The Incredible Dream
Tony Hawk’s Pro Skater created the skateboarding genre for video games. The first few games performed well, but saw a decline after Tony Hawk’s Pro Skater 4. It was not until 2014, when OlliOlli revived the skateboarding genre and gave me hope.
“If I had to pinpoint one tipping point, from skateboarding being underground to truly mainstream… it was probably the release of our video game in 1999. That brought a lot of attention to the skating world because of its success, and it inspired a lot of new kids to try to skate. But, it also made people appreciate skating that maybe would never do it themselves, and understand the intricacies and difficulties of it.”
– Tony Hawk; from an interview conducted by CNBC
The Great Beginning
My much younger self knew what skateboarding was, but I was never truly interested in it until the first Tony Hawk video game was released in 1999. I remember the first time I played Tony Hawk’s Pro Skater. It was not the full game, but a demo. I was still in my Nintendo stage and only had a GameBoy, Super Nintendo and Sega at the time. My family could not afford a Playstation, so I had to rely on the nearest mall, a friend’s house, or even Sears to play any games from that console.
I remember playing Tony Hawk’s Pro Skater at my good friend’s house who lived down the block from me. My friend did not own the full game, so we played a demo disc from Pizza Hut that only had one level. That one level entertained us for hours. We loved trying to beat each others scores, bail in the most painful ways, and try to discover all of the interesting tricks.
Tony Hawk’s Pro Skater was released August 31, 1999 on the Playstation. I did not own the full game until December 25, 2000. That day changed gaming for me since it was the day I received both my Nintendo 64 and the Tony Hawk’s Pro Skater game. I remember hooking it up to our old television and being blown away by the graphics at the time. I spent hours beyond hours trying to beat the entire game and perfect my skills along the way. I remember my favorite skater was Chad Muska; partially because he could do a frontflip, 360 shove-it rewind, and he wore a backpack.
I continued to play the Tony Hawk skateboarding series for as long as I could handle it.
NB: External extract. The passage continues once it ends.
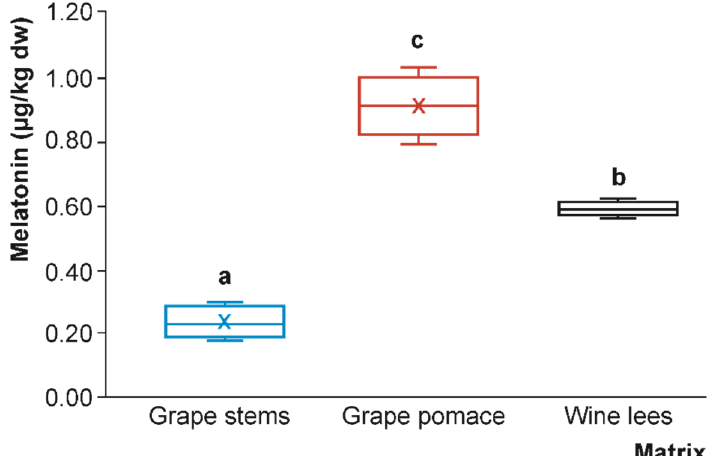
Figure 4. Box plots with quartiles (upper values of 75%, median values of 50%, and lower values of 25%) of melatonin present in grape stems (blue box), grape pomace (red box), and wine lees (black box) ( µ g/kg dry weight (dw)) ( n = 4 for each by-product). Boxes with a different letter within each plot were statistically different at the significant level of p < 0.05, according to the analysis of variance (ANOVA) and Tukey’s multiple range test.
I remember that I rented Tony Hawk’s Pro Skater 2 often, but I never owned the game. When the GameCube came out and I saw Tony Hawk’s Pro Skater 3, I knew I had to have that game. The third game was easily the best in the series based on graphics, music, and crazy level designs. Since I did not own many GameCube games, I played this third installment non-stop (along with Super Smash Bros. Melee).
The Abysmal Fall
After Tony Hawk’s Pro Skater 3, I lost interest in the series. I must have been in high school around the time they released the next few Tony Hawk games, but I thought they were all rehashed from the older ones. I did rent Tony Hawk’s Project 8 and perfected that game, as I did other Tony Hawk games, but it was not as fun. It felt bland with nothing new added to the series. When Tony Hawk: Shred released, I knew the skateboarding genre for video games was over. Who wanted to do fake tricks on a skateboard controller? Not only that, but a new competitor with superb controls, Skate, was on the market (which was fun, but still not the same). It would be years until I played another skateboarding game.
The Eternal Rise
Back in 2014, I gave OlliOlli a try. The tutorials were simple enough, but the game did not make a big enough impression to keep me interested. Skip to 2015. I am looking through my Steam library and found OlliOlli once again. After I started the game up, I learned how to fully comprehend this amazing indie skateboarding game.
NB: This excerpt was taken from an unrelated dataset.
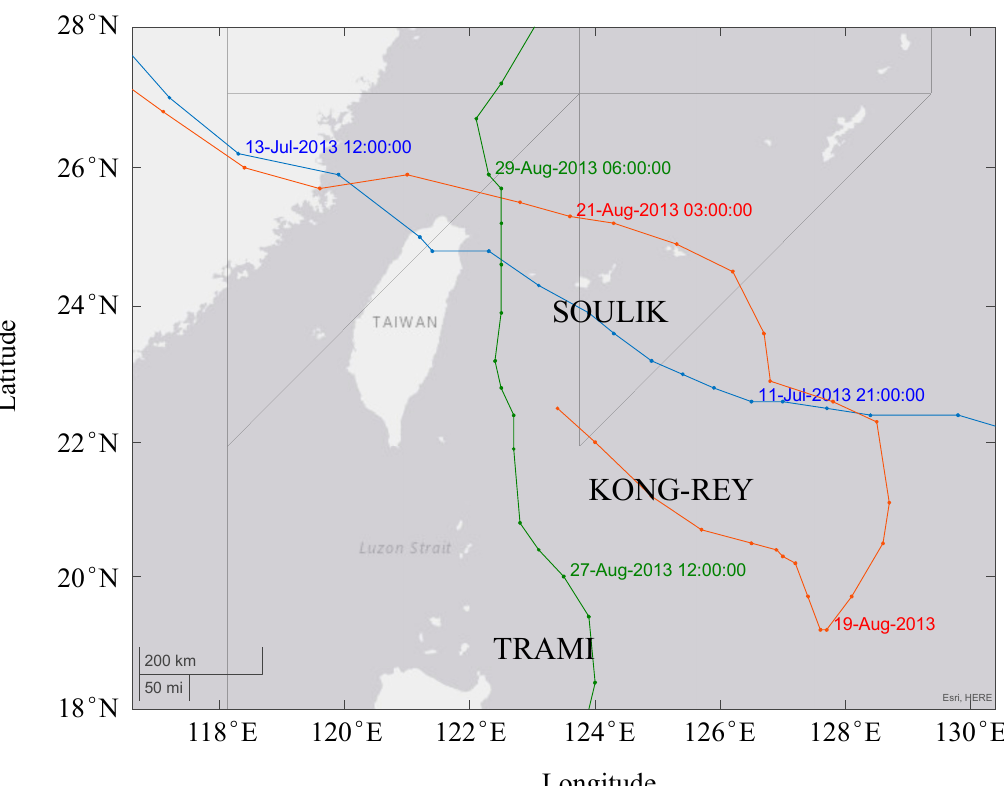
Figure 11. Three typhoons passed to the east and north of the study area during the summer period.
OlliOlli is like the brilliant lovechild of Tony Hawk’s Pro Skater and a 2D platformer. Its fast-paced gameplay has 27 unique tricks and 11 smooth grinds. The developer, Roll7, created a game that surprised everyone, and it gave those who loved the Tony Hawk series hope for the future of skateboarding games.
The difference with this game compared to other skateboarding games is the fact that you must click a button when you land. If you land sloppy, you get less points and the combo is broken. The point of the game is to get through each level with a high score while completing the challenges. It sounds simple enough, and that is what makes this game work.
The levels get harder the longer you play. You may see three flights of stairs and a few grinding posts in the first levels, but by the end, you will find neon spikes, grindable helicopters, and random beachgoers impeding your progress. By the last levels, the chaos may be too much for some, but your confidence will build as you progress through the game. One tip that I did not find out until the end of the game is that when you are about to grind, you need to hit the same button as if you land to get an even bigger score and faster grind.
The Reputable Future
Roll7 is hard at work making OlliOlli 2. This is one of my most anticipated indie games since I want to see what new features crazy level designs they might have. Word is that Tony Hawk is working on another game for consoles, which has me pretty excited as well. Skateboarding games have provided a ton of entertainment for me and I hope that the new generation of gamers can appreciate skateboarding like I do, thanks to the Tony Hawk’s Pro Skater series.